_INSTRUCTIONS FOR THE TASK_. When you find the line with "1: (348, 353, 1.61)" among the records below, reproduce it and each line after it exactly, ending with the line with "50: (329, 302, 1.35)".
━━━━━ INFORMATION GIVEN
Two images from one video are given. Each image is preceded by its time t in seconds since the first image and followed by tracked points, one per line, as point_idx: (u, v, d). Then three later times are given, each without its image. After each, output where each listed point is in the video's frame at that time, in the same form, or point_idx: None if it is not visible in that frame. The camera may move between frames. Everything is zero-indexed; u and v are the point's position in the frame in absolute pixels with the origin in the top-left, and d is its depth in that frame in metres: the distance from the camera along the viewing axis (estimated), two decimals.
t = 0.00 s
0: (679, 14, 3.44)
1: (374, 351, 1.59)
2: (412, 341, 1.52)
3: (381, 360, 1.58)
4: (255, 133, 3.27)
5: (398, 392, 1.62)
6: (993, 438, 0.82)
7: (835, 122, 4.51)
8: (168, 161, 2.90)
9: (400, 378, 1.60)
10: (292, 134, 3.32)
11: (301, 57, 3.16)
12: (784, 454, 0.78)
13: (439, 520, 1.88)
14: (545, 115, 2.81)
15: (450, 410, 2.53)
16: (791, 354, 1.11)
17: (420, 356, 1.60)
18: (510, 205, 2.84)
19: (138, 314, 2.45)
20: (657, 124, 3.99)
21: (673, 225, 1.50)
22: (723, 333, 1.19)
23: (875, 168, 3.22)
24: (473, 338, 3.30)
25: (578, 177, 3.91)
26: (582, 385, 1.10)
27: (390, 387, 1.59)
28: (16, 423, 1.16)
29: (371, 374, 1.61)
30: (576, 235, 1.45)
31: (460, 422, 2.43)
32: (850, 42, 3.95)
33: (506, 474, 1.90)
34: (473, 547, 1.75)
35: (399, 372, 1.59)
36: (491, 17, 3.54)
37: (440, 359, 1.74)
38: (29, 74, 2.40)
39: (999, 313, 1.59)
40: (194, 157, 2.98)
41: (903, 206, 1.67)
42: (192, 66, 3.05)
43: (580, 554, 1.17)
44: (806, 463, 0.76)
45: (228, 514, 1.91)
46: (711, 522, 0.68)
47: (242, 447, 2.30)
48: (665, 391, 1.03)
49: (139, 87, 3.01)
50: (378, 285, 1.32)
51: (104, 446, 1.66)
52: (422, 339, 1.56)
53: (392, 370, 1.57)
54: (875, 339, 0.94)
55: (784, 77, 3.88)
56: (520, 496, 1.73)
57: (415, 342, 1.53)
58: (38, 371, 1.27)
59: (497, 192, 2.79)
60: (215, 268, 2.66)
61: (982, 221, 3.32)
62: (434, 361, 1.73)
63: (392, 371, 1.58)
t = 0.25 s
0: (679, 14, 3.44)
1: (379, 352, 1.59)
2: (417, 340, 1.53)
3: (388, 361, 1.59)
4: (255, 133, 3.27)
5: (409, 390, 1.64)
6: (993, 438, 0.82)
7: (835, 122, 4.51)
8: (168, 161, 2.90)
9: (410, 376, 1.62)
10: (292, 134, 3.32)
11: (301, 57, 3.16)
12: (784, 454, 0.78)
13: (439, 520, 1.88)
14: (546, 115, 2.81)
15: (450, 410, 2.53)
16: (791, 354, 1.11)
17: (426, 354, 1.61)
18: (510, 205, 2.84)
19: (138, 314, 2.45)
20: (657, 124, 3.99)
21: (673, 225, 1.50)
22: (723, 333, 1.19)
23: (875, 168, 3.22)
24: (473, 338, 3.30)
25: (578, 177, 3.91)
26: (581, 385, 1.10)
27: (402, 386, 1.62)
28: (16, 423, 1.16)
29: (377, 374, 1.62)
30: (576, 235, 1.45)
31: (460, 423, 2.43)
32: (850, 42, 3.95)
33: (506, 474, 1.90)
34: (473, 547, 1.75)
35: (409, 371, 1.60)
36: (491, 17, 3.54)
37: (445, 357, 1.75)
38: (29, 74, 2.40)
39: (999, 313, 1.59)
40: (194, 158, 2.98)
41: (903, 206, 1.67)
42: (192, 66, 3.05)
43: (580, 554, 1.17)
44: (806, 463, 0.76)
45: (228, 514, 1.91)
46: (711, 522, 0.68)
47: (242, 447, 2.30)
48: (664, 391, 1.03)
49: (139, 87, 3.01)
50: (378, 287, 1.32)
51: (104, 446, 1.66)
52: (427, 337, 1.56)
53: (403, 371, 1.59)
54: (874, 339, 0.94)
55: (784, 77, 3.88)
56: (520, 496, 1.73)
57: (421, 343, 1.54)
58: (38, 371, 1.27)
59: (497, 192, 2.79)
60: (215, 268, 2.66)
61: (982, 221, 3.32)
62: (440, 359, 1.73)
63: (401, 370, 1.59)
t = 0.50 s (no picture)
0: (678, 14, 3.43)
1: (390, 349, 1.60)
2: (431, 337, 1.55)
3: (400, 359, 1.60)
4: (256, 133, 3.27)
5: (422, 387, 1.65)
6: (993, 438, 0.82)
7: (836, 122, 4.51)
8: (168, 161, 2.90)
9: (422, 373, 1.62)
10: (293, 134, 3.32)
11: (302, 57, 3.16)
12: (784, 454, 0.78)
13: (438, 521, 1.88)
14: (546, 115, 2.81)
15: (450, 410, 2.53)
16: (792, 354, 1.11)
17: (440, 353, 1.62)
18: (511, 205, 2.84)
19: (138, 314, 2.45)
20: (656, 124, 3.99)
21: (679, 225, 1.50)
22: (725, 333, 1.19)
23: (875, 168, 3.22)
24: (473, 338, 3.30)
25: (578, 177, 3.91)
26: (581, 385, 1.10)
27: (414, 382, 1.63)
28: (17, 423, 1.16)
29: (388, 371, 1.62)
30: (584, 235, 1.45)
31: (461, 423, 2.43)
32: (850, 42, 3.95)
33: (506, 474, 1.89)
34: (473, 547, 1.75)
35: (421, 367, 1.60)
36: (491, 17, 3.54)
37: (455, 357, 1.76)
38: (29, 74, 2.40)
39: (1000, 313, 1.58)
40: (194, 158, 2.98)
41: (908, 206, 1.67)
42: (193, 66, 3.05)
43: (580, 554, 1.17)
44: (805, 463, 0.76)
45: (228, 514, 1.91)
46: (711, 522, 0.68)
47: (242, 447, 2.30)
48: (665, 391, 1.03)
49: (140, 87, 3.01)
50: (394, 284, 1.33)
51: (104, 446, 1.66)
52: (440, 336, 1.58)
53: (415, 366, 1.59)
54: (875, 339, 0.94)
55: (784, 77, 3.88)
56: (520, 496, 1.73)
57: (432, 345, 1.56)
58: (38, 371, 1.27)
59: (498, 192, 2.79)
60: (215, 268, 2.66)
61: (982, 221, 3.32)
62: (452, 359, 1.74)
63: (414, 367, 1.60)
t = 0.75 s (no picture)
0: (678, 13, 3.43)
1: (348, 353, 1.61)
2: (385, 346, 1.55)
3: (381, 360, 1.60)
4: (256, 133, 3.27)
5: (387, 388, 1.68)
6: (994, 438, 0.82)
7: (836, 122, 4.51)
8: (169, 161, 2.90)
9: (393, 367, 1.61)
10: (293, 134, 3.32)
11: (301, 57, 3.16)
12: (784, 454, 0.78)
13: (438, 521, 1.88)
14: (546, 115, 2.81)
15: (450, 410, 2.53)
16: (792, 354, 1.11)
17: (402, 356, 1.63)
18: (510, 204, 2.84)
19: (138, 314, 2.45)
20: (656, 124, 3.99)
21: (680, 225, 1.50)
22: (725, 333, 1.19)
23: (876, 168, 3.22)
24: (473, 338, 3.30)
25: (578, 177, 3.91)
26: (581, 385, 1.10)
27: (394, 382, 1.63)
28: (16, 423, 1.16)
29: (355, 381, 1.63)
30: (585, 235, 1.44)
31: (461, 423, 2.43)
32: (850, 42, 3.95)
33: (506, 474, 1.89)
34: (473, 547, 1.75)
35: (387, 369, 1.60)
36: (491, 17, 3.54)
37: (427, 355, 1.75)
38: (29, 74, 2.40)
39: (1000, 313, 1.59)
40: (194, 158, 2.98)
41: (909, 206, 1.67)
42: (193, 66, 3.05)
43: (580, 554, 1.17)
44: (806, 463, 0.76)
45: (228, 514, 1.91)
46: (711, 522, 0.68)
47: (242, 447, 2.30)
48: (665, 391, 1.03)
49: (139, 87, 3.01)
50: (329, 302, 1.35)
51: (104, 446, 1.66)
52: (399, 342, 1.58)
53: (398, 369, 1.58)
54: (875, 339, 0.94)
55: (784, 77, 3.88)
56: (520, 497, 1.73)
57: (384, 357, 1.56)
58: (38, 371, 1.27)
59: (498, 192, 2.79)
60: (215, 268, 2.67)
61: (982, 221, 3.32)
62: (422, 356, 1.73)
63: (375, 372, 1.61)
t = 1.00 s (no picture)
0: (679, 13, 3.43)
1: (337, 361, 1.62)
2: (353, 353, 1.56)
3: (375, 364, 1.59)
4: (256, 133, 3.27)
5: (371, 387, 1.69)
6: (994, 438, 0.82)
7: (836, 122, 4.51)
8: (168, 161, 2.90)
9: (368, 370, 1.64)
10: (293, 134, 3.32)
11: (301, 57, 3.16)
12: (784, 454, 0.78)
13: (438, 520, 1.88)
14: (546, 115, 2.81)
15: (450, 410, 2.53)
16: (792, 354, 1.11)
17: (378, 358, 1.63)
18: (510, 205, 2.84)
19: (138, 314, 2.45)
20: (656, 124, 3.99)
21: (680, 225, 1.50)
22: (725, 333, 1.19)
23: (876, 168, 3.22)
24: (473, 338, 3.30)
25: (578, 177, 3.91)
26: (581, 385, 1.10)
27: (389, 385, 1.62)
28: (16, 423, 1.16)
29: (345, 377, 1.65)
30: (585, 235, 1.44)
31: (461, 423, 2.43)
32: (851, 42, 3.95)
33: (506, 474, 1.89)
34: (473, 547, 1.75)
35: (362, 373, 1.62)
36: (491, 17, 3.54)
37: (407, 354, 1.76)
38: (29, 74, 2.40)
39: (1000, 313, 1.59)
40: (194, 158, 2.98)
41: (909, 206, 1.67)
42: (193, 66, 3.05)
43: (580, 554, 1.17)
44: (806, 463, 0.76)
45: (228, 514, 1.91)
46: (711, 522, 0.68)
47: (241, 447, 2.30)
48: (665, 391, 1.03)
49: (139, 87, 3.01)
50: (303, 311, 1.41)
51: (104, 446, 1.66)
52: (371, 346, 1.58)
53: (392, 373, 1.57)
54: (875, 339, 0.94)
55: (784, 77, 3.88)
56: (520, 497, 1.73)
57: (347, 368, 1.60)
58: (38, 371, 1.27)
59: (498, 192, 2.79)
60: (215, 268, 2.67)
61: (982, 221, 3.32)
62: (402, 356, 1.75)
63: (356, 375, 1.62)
━━━━━━━━━━
_EXERCISE OUTPUT_.
1: (348, 353, 1.61)
2: (385, 346, 1.55)
3: (381, 360, 1.60)
4: (256, 133, 3.27)
5: (387, 388, 1.68)
6: (994, 438, 0.82)
7: (836, 122, 4.51)
8: (169, 161, 2.90)
9: (393, 367, 1.61)
10: (293, 134, 3.32)
11: (301, 57, 3.16)
12: (784, 454, 0.78)
13: (438, 521, 1.88)
14: (546, 115, 2.81)
15: (450, 410, 2.53)
16: (792, 354, 1.11)
17: (402, 356, 1.63)
18: (510, 204, 2.84)
19: (138, 314, 2.45)
20: (656, 124, 3.99)
21: (680, 225, 1.50)
22: (725, 333, 1.19)
23: (876, 168, 3.22)
24: (473, 338, 3.30)
25: (578, 177, 3.91)
26: (581, 385, 1.10)
27: (394, 382, 1.63)
28: (16, 423, 1.16)
29: (355, 381, 1.63)
30: (585, 235, 1.44)
31: (461, 423, 2.43)
32: (850, 42, 3.95)
33: (506, 474, 1.89)
34: (473, 547, 1.75)
35: (387, 369, 1.60)
36: (491, 17, 3.54)
37: (427, 355, 1.75)
38: (29, 74, 2.40)
39: (1000, 313, 1.59)
40: (194, 158, 2.98)
41: (909, 206, 1.67)
42: (193, 66, 3.05)
43: (580, 554, 1.17)
44: (806, 463, 0.76)
45: (228, 514, 1.91)
46: (711, 522, 0.68)
47: (242, 447, 2.30)
48: (665, 391, 1.03)
49: (139, 87, 3.01)
50: (329, 302, 1.35)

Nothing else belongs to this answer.